Um grito desesperado atravessa
as ruas. Pessoas correm desnorteadas sem rumo. Ninguém sabe ao certo do que se trata,
mas todos correm da catástrofe anunciada. Uma garota nervosa engole uma garrafa
de água enquanto consome as próprias lagrimas. As pessoas assuntam o motivo, se
mostram preocupadas. Outra prova de que o natal sensibiliza os corações!
Param-lhe um ônibus. As sacolas impedem sua subida. Alguém se oferece para
segurá-las. Ela teme ser roubada, e por isso, se espreme na multidão amassando
os presentes.
Do interior do inferno
metálico ouvem-se gritos.
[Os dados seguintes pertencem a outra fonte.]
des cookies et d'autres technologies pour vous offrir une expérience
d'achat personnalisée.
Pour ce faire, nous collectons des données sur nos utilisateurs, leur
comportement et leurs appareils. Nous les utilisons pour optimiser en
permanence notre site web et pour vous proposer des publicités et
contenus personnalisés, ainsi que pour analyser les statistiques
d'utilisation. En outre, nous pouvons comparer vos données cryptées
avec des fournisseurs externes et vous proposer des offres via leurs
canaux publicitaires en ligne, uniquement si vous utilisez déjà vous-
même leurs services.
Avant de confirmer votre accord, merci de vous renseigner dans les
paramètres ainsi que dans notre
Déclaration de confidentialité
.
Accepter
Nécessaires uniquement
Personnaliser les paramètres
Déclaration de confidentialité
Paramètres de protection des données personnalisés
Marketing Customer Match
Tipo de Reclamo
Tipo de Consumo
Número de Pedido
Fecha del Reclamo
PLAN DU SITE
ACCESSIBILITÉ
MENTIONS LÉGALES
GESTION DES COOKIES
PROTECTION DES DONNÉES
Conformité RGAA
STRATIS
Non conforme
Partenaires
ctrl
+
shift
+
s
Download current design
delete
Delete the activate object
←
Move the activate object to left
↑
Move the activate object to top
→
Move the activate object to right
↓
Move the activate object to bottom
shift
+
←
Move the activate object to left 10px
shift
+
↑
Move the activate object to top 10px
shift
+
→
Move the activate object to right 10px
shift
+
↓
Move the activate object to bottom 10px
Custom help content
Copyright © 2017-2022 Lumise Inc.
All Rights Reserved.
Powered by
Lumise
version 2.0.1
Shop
Sobre a lataria superior meninos entorpecidos de cola
praticam surf. O natal para eles também nunca chega. A população se alvoroça. O
motorista sai em disparada. Os meninos cambaleiam, mas não caem. A polícia dá o
comando. O ônibus freia abruptamente. O povo grita enquanto meninos escalam
janelas, atingem o asfalto e somem em becos. O susto passa. A polícia volta. O
ônibus segue seu destino. Enquanto isso, na calcada um homem lava as frutas
aquecidas pelo sol. Uma criança abocanha uma maçã. A mãe se acalma e o puxa pelos
braços. Não se arrasta assim nem um animal. O menino tropeça. A maçã cai no
chão. Ela apanha e lhe entrega enquanto encomenda as luzes que vão colorir sua
casa.
Novo corre-corre. Um jovem
avança sobre os carros em movimentos. Leva uma bolsa feminina entre os braços.
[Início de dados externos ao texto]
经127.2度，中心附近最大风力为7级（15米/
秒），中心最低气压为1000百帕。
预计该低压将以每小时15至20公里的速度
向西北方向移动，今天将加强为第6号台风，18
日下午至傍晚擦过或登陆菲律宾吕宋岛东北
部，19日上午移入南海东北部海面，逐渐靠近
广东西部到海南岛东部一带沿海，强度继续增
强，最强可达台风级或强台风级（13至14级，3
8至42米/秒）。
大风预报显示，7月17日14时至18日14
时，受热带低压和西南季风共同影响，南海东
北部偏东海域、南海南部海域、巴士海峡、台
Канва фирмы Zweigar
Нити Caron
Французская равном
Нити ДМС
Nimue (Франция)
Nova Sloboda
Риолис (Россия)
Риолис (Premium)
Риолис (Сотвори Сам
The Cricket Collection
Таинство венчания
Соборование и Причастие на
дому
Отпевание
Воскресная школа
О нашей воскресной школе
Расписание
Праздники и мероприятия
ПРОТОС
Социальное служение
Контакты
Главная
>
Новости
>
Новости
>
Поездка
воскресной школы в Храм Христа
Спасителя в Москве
Uma moça segue atrás. Ele some na multidão. Ela chora sozinha. O sol aumenta. O
calor abafa mais ainda. A multidão se multiplica. E a cidade ferve
enlouquecida. A suada se espalha. Ninguém se entende, mas todos se comunicam. A
linguagem do natal, assim como a do mercado, se mostra universal, pois que se
resume ao quanto custa. Uma senhora de boca cheia bate no filho. Outra reclama
o ato. Início de novo rebuliço que se apazigua com o tempo. Alguém pede
esmolas. Os olhares se viram. Afinal, os dias são de preparativos e
solidariedade é coisa para o grande momento. Não se antecipa sentimentos
natalinos.
No meio das incoerências natalinas, pelo menos um milagre
aconteceu e a Simone não cantou a melodramática, chata e tradicional melodia de sempre. Mas
como nem tudo é felicidade, o Rei do comercio fonográfico trouxe o compacto
duplo de volta à moda. Três milhões de cópias em duas semanas e a multidão fez
dele “o cara” do ano. Agora é torcer para que no especial da TV ele
apareça vestido de papai-noel. Para que todos juntos, mais uma vez, cantem emocionados: “esse
cara sou eu”. Talvez alguns chorem diante da grande tela nova. E seguindo o
script se abracem e desejem felicidades mútuas. Talvez até saiam as ruas
distribuindo os restos da ceia ou presenteando criancinhas pobres. Afinal de
contas esse é o espírito do natal! Agora, se você ainda não comprou o seu é
melhor correr para o centro do Recife. Na bagunça urbana promovida pela atual
gestão sempre cabe mais um maluco por natais fabricados em série.